July 12, 1999|By DAVE McMILLION, Charles Town

CHARLES TOWN, W.Va. - Saying growth in the Eastern Panhandle could "decrease the quality of life" if it is not planned properly, the Charles Town City Council passed a resolution Monday night encouraging local goverments to work together on the issue.

Under the resolution, the city would work cooperatively with the Jefferson County Commissioners on growth issues, said city council member Matt Ward.

The city will also encourage other towns in the county to adopt similar resolutions, said Ward.

The issue may cross county lines also, said Ward.

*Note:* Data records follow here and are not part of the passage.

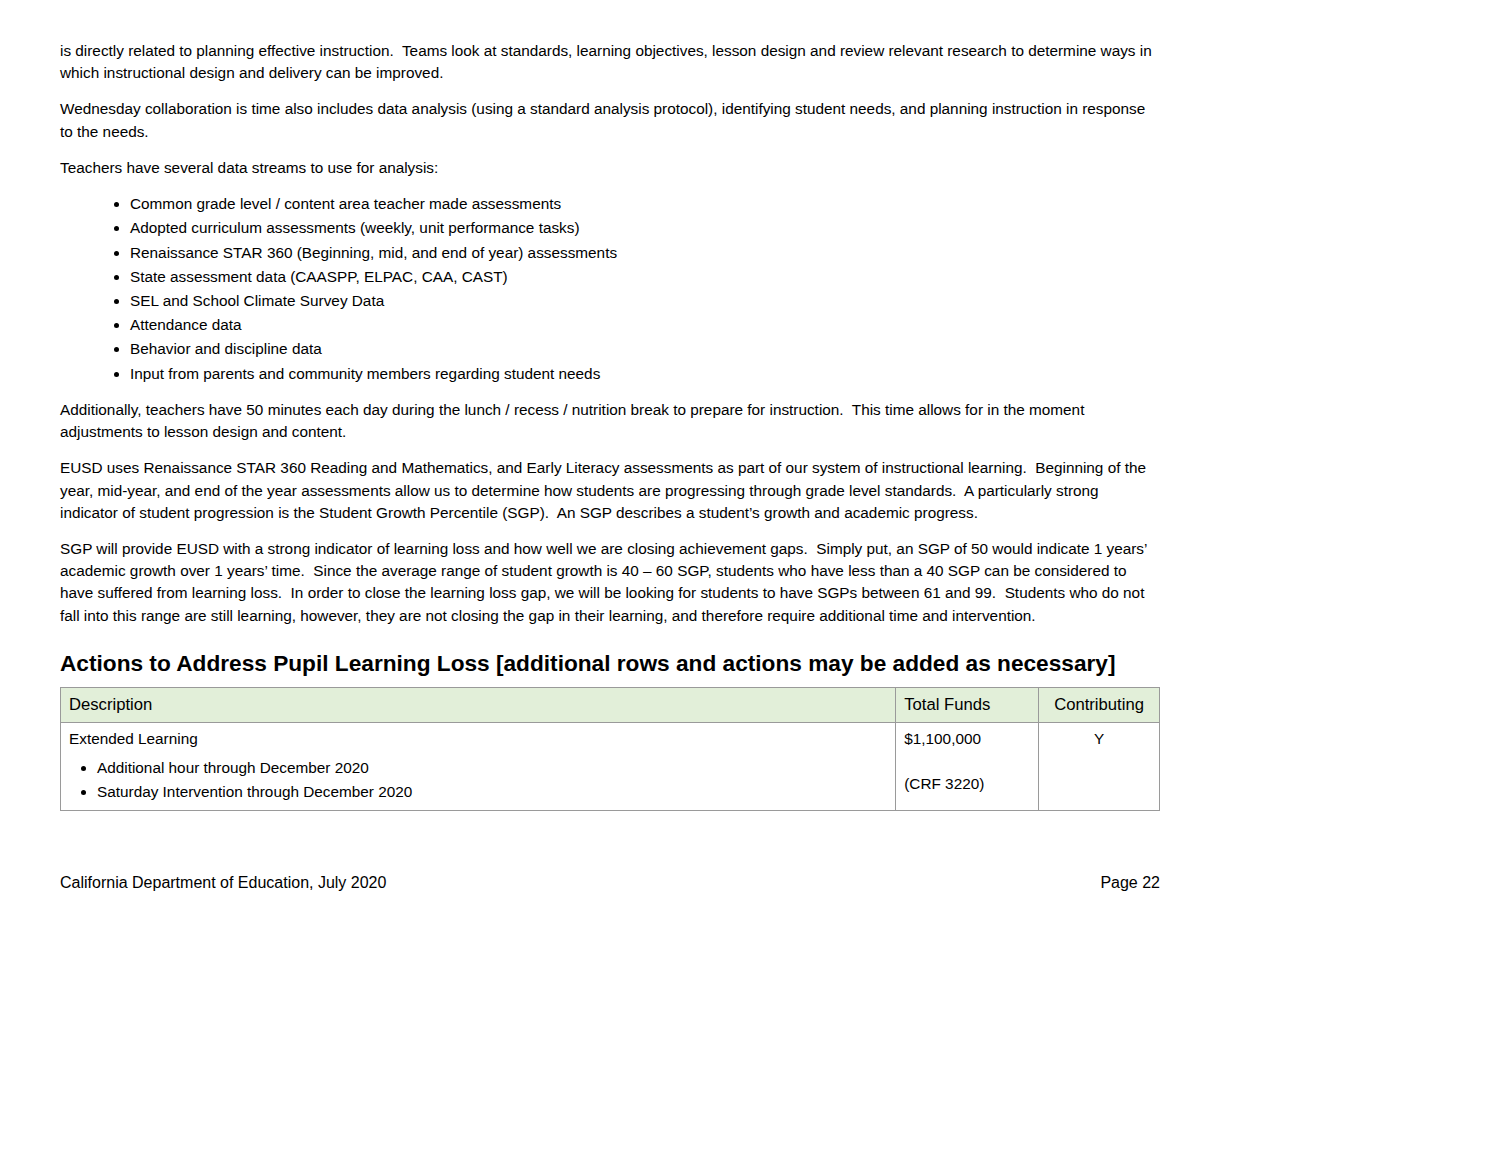is directly related to planning effective instruction. Teams look at standards, learning objectives, lesson design and review relevant research to determine ways in which instructional design and delivery can be improved.
Wednesday collaboration is time also includes data analysis (using a standard analysis protocol), identifying student needs, and planning instruction in response to the needs.
Teachers have several data streams to use for analysis:
Common grade level / content area teacher made assessments
Adopted curriculum assessments (weekly, unit performance tasks)
Renaissance STAR 360 (Beginning, mid, and end of year) assessments
State assessment data (CAASPP, ELPAC, CAA, CAST)
SEL and School Climate Survey Data
Attendance data
Behavior and discipline data
Input from parents and community members regarding student needs
Additionally, teachers have 50 minutes each day during the lunch / recess / nutrition break to prepare for instruction. This time allows for in the moment adjustments to lesson design and content.
EUSD uses Renaissance STAR 360 Reading and Mathematics, and Early Literacy assessments as part of our system of instructional learning. Beginning of the year, mid-year, and end of the year assessments allow us to determine how students are progressing through grade level standards. A particularly strong indicator of student progression is the Student Growth Percentile (SGP). An SGP describes a student’s growth and academic progress.
SGP will provide EUSD with a strong indicator of learning loss and how well we are closing achievement gaps. Simply put, an SGP of 50 would indicate 1 years’ academic growth over 1 years’ time. Since the average range of student growth is 40 – 60 SGP, students who have less than a 40 SGP can be considered to have suffered from learning loss. In order to close the learning loss gap, we will be looking for students to have SGPs between 61 and 99. Students who do not fall into this range are still learning, however, they are not closing the gap in their learning, and therefore require additional time and intervention.
Actions to Address Pupil Learning Loss [additional rows and actions may be added as necessary]
| Description | Total Funds | Contributing |
| --- | --- | --- |
| Extended Learning Additional hour through December 2020 Saturday Intervention through December 2020 | $1,100,000 (CRF 3220) | Y |
California Department of Education, July 2020
Page 22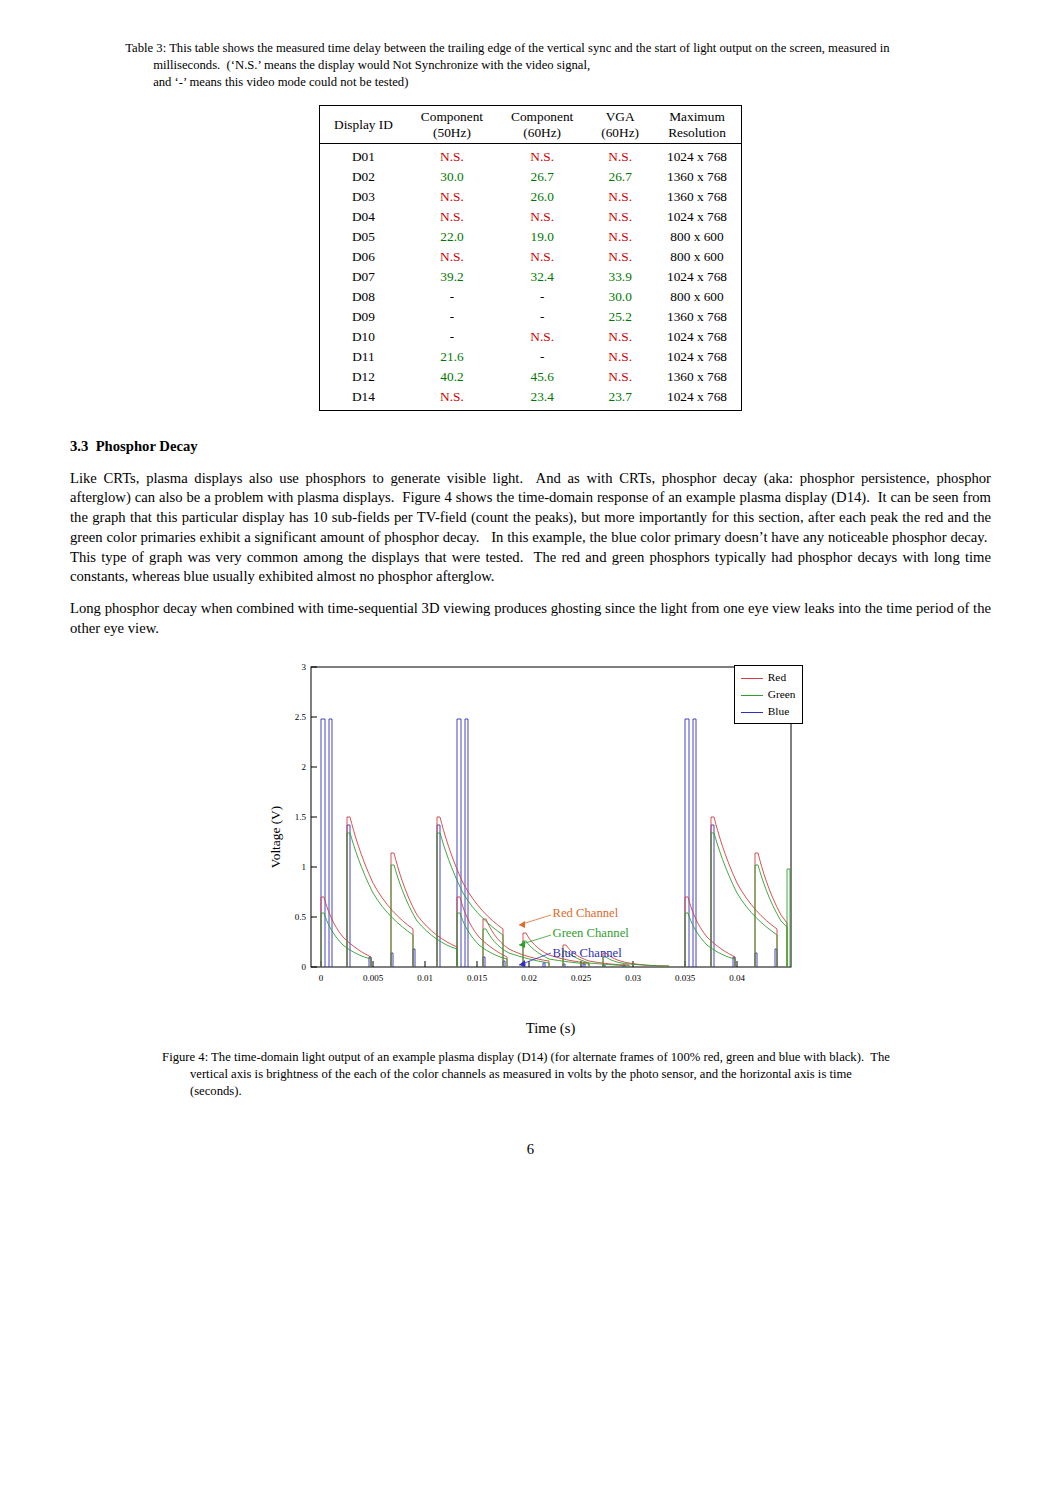Table 3: This table shows the measured time delay between the trailing edge of the vertical sync and the start of light output on the screen, measured in milliseconds. (‘N.S.’ means the display would Not Synchronize with the video signal, and ‘-’ means this video mode could not be tested)
| Display ID | Component (50Hz) | Component (60Hz) | VGA (60Hz) | Maximum Resolution |
| --- | --- | --- | --- | --- |
| D01 | N.S. | N.S. | N.S. | 1024 x 768 |
| D02 | 30.0 | 26.7 | 26.7 | 1360 x 768 |
| D03 | N.S. | 26.0 | N.S. | 1360 x 768 |
| D04 | N.S. | N.S. | N.S. | 1024 x 768 |
| D05 | 22.0 | 19.0 | N.S. | 800 x 600 |
| D06 | N.S. | N.S. | N.S. | 800 x 600 |
| D07 | 39.2 | 32.4 | 33.9 | 1024 x 768 |
| D08 | - | - | 30.0 | 800 x 600 |
| D09 | - | - | 25.2 | 1360 x 768 |
| D10 | - | N.S. | N.S. | 1024 x 768 |
| D11 | 21.6 | - | N.S. | 1024 x 768 |
| D12 | 40.2 | 45.6 | N.S. | 1360 x 768 |
| D14 | N.S. | 23.4 | 23.7 | 1024 x 768 |
3.3 Phosphor Decay
Like CRTs, plasma displays also use phosphors to generate visible light. And as with CRTs, phosphor decay (aka: phosphor persistence, phosphor afterglow) can also be a problem with plasma displays. Figure 4 shows the time-domain response of an example plasma display (D14). It can be seen from the graph that this particular display has 10 sub-fields per TV-field (count the peaks), but more importantly for this section, after each peak the red and the green color primaries exhibit a significant amount of phosphor decay. In this example, the blue color primary doesn’t have any noticeable phosphor decay. This type of graph was very common among the displays that were tested. The red and green phosphors typically had phosphor decays with long time constants, whereas blue usually exhibited almost no phosphor afterglow.
Long phosphor decay when combined with time-sequential 3D viewing produces ghosting since the light from one eye view leaks into the time period of the other eye view.
Voltage (V)
3 2.5 2 1.5 1 0.5 0 0 0.005 0.01 0.015 0.02 0.025 0.03 0.035 0.04
Red
Green
Blue
Red Channel
Green Channel
Blue Channel
Time (s)
Figure 4: The time-domain light output of an example plasma display (D14) (for alternate frames of 100% red, green and blue with black). The vertical axis is brightness of the each of the color channels as measured in volts by the photo sensor, and the horizontal axis is time (seconds).
6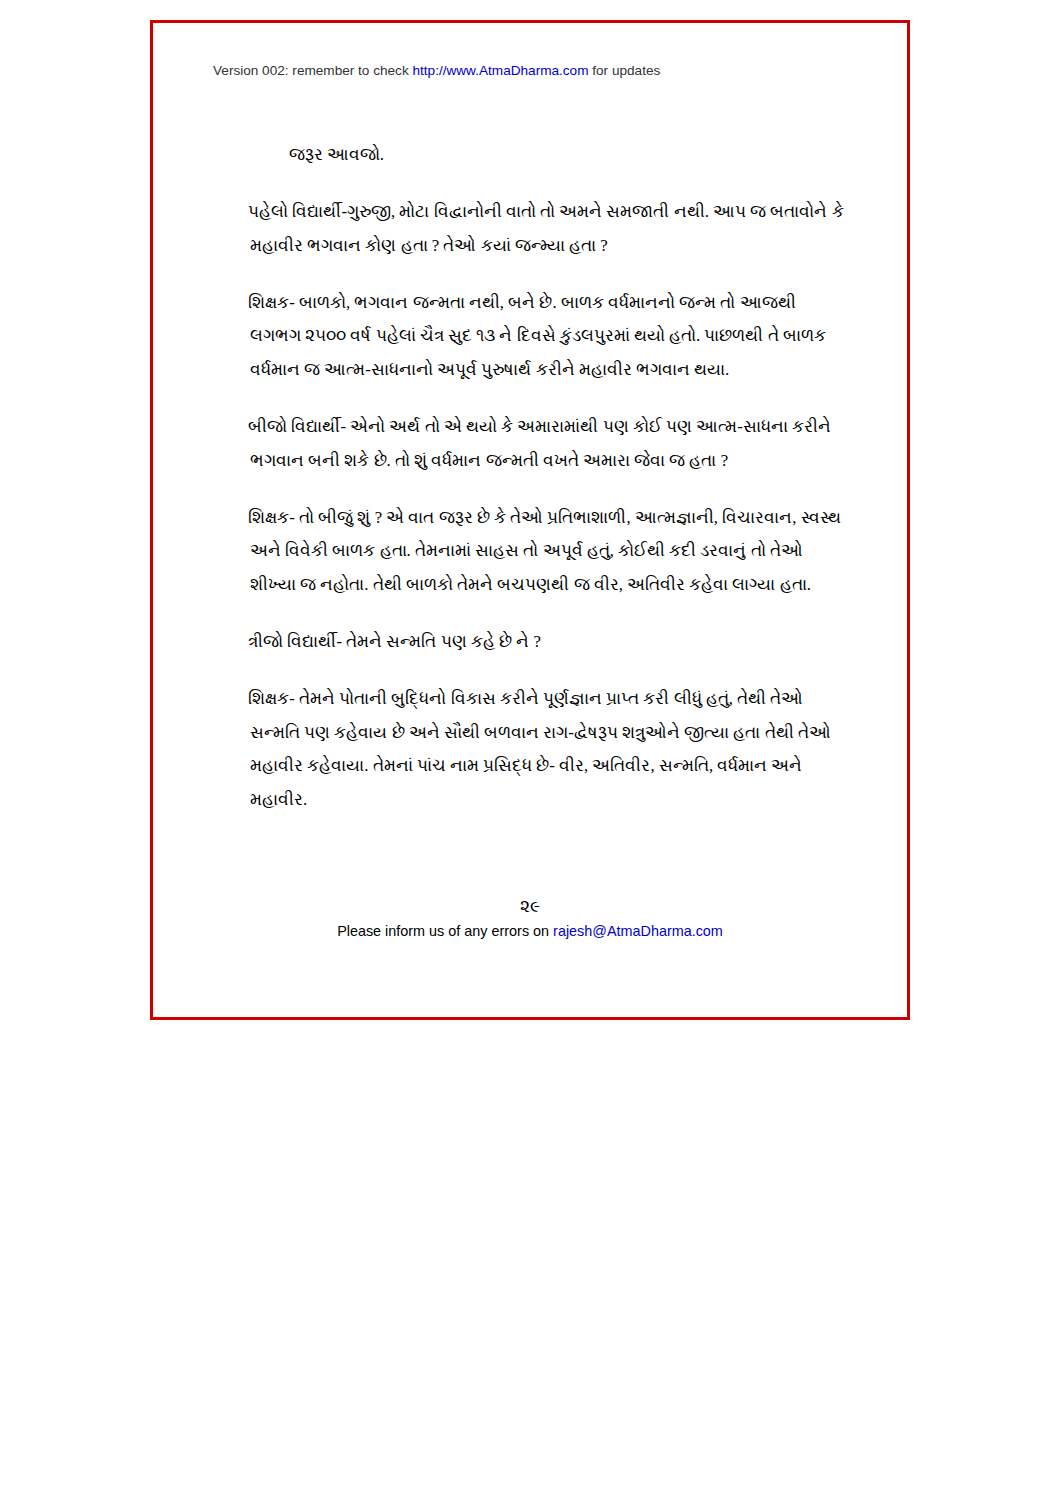Version 002: remember to check http://www.AtmaDharma.com for updates
જરૂર આવજો.
પહેલો વિદ્યાર્થી-ગુરુજી, મોટા વિદ્વાનોની વાતો તો અમને સમજાતી નથી. આપ જ બતાવોને કે મહાવીર ભગવાન કોણ હતા ? તેઓ કયાં જન્મ્યા હતા ?
શિક્ષક- બાળકો, ભગવાન જન્મતા નથી, બને છે. બાળક વર્ધમાનનો જન્મ તો આજથી લગભગ ૨૫૦૦ વર્ષ પહેલાં ચૈત્ર સુદ ૧૩ ને દિવસે કુંડલપુરમાં થયો હતો. પાછળથી તે બાળક વર્ધમાન જ આત્મ-સાધનાનો અપૂર્વ પુરુષાર્થ કરીને મહાવીર ભગવાન થયા.
બીજો વિદ્યાર્થી- એનો અર્થ તો એ થયો કે અમારામાંથી પણ કોઈ પણ આત્મ-સાધના કરીને ભગવાન બની શકે છે. તો શું વર્ધમાન જન્મતી વખતે અમારા જેવા જ હતા ?
શિક્ષક- તો બીજું શું ? એ વાત જરૂર છે કે તેઓ પ્રતિભાશાળી, આત્મજ્ઞાની, વિચારવાન, સ્વસ્થ અને વિવેકી બાળક હતા. તેમનામાં સાહસ તો અપૂર્વ હતું, કોઈથી કદી ડરવાનું તો તેઓ શીખ્યા જ નહોતા. તેથી બાળકો તેમને બચપણથી જ વીર, અતિવીર કહેવા લાગ્યા હતા.
ત્રીજો વિદ્યાર્થી- તેમને સન્મતિ પણ કહે છે ને ?
શિક્ષક- તેમને પોતાની બુદ્ધિનો વિકાસ કરીને પૂર્ણજ્ઞાન પ્રાપ્ત કરી લીધું હતું, તેથી તેઓ સન્મતિ પણ કહેવાય છે અને સૌથી બળવાન રાગ-દ્વેષરૂપ શત્રુઓને જીત્યા હતા તેથી તેઓ મહાવીર કહેવાયા. તેમનાં પાંચ નામ પ્રસિદ્ધ છે- વીર, અતિવીર, સન્મતિ, વર્ધમાન અને મહાવીર.
૨૯
Please inform us of any errors on rajesh@AtmaDharma.com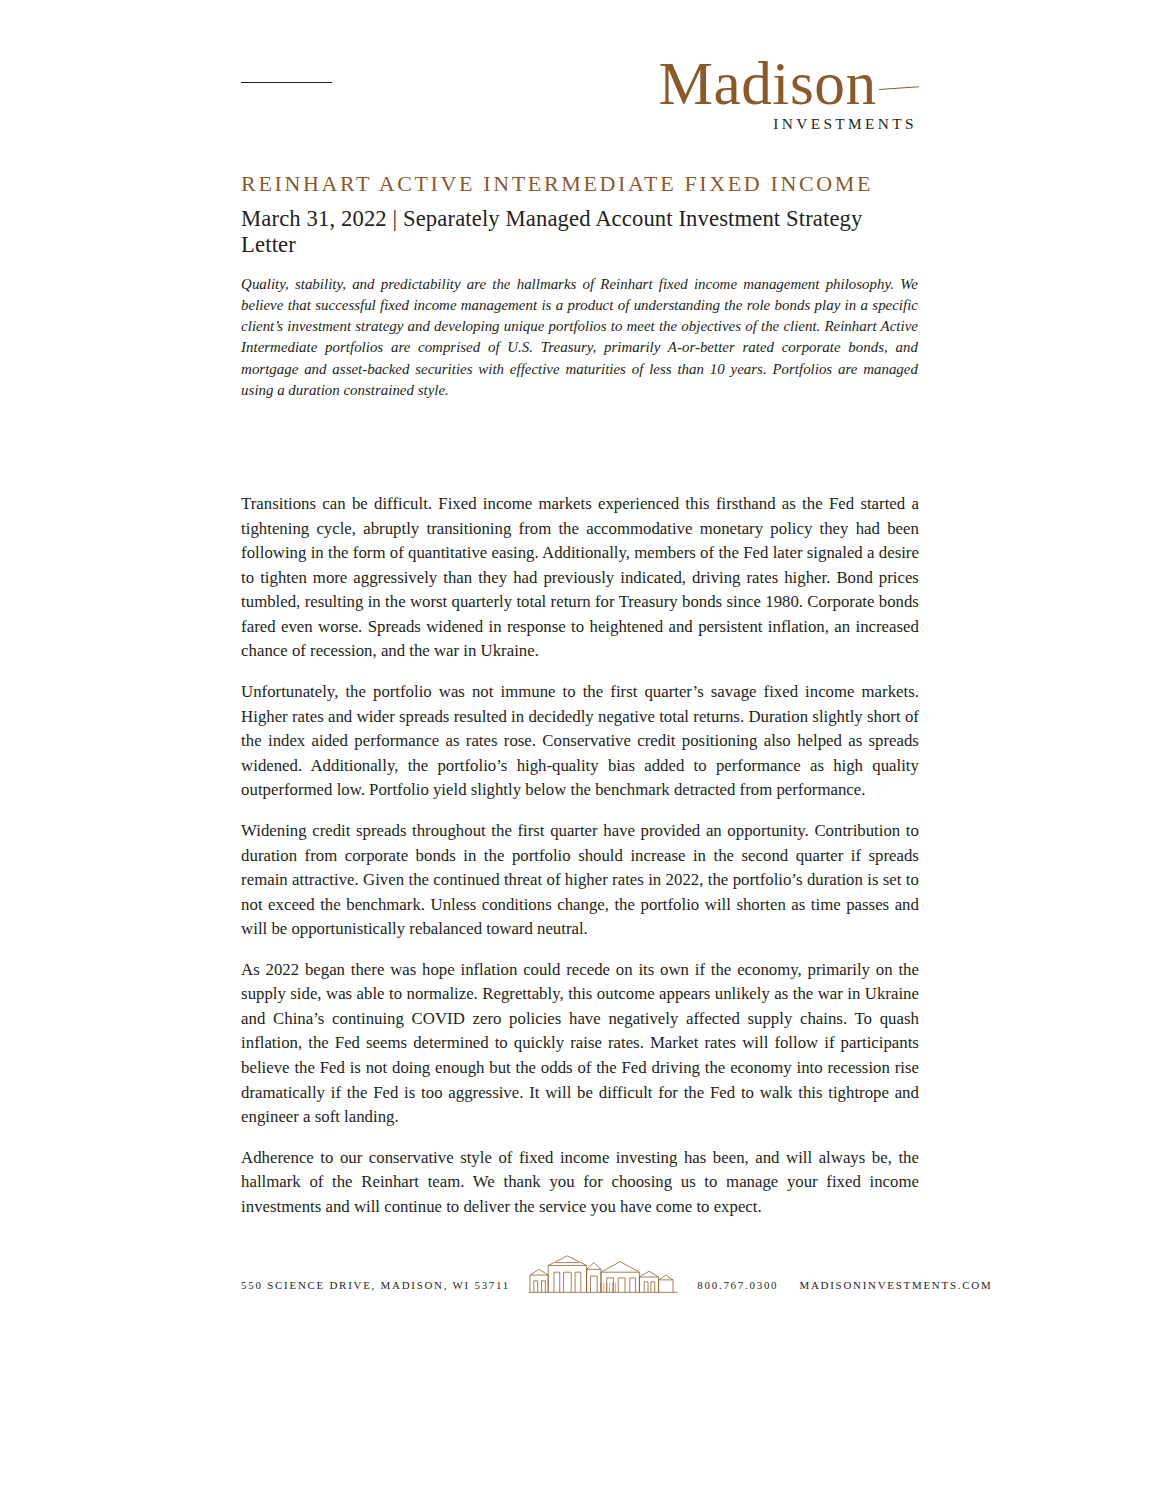Madison INVESTMENTS
Reinhart Active Intermediate Fixed Income
March 31, 2022 | Separately Managed Account Investment Strategy Letter
Quality, stability, and predictability are the hallmarks of Reinhart fixed income management philosophy. We believe that successful fixed income management is a product of understanding the role bonds play in a specific client’s investment strategy and developing unique portfolios to meet the objectives of the client. Reinhart Active Intermediate portfolios are comprised of U.S. Treasury, primarily A-or-better rated corporate bonds, and mortgage and asset-backed securities with effective maturities of less than 10 years. Portfolios are managed using a duration constrained style.
Transitions can be difficult. Fixed income markets experienced this firsthand as the Fed started a tightening cycle, abruptly transitioning from the accommodative monetary policy they had been following in the form of quantitative easing. Additionally, members of the Fed later signaled a desire to tighten more aggressively than they had previously indicated, driving rates higher. Bond prices tumbled, resulting in the worst quarterly total return for Treasury bonds since 1980. Corporate bonds fared even worse. Spreads widened in response to heightened and persistent inflation, an increased chance of recession, and the war in Ukraine.
Unfortunately, the portfolio was not immune to the first quarter’s savage fixed income markets. Higher rates and wider spreads resulted in decidedly negative total returns. Duration slightly short of the index aided performance as rates rose. Conservative credit positioning also helped as spreads widened. Additionally, the portfolio’s high-quality bias added to performance as high quality outperformed low. Portfolio yield slightly below the benchmark detracted from performance.
Widening credit spreads throughout the first quarter have provided an opportunity. Contribution to duration from corporate bonds in the portfolio should increase in the second quarter if spreads remain attractive. Given the continued threat of higher rates in 2022, the portfolio’s duration is set to not exceed the benchmark. Unless conditions change, the portfolio will shorten as time passes and will be opportunistically rebalanced toward neutral.
As 2022 began there was hope inflation could recede on its own if the economy, primarily on the supply side, was able to normalize. Regrettably, this outcome appears unlikely as the war in Ukraine and China’s continuing COVID zero policies have negatively affected supply chains. To quash inflation, the Fed seems determined to quickly raise rates. Market rates will follow if participants believe the Fed is not doing enough but the odds of the Fed driving the economy into recession rise dramatically if the Fed is too aggressive. It will be difficult for the Fed to walk this tightrope and engineer a soft landing.
Adherence to our conservative style of fixed income investing has been, and will always be, the hallmark of the Reinhart team. We thank you for choosing us to manage your fixed income investments and will continue to deliver the service you have come to expect.
550 SCIENCE DRIVE, MADISON, WI 53711
800.767.0300 MADISONINVESTMENTS.COM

Ward said Sen. John Unger, D-Berkeley, told him there are a group of business leaders in Berkeley County who are concerned that urban sprawl could hurt their ability to do business.

Ward said Unger told him the group of bankers, developers and other business people are willing to commit money for a development plan for the area.


"John Unger wants us to work regionally," Ward said at the council meeting.

The resolution passed with little discussion.

Charles Town started dealing with future growth in January when it zoned 150 acres along W.Va. 9 east neighborhood residential.

The new zone allows light commercial development in residential areas, which is designed to create communities.

The idea is to create self-sustaining communities were people can walk to businesses, reducing the need for cars and cutting down on congestion, said Mayor Randy Hilton.

Other areas are feeling growth as well.

Shepherdstown was the second-fastest growing town in the state between 1990 and 1998, going from a population of 1,287 to 1,697, according to the U.S. Census.

The Jefferson County Planning Commission is also looking at changing its zoning regulations.

Among the changes is allowing privately-owned federal training facilities like the Clarion Hotel and Conference Center in Shepherdstown to be built in the county's rural zones.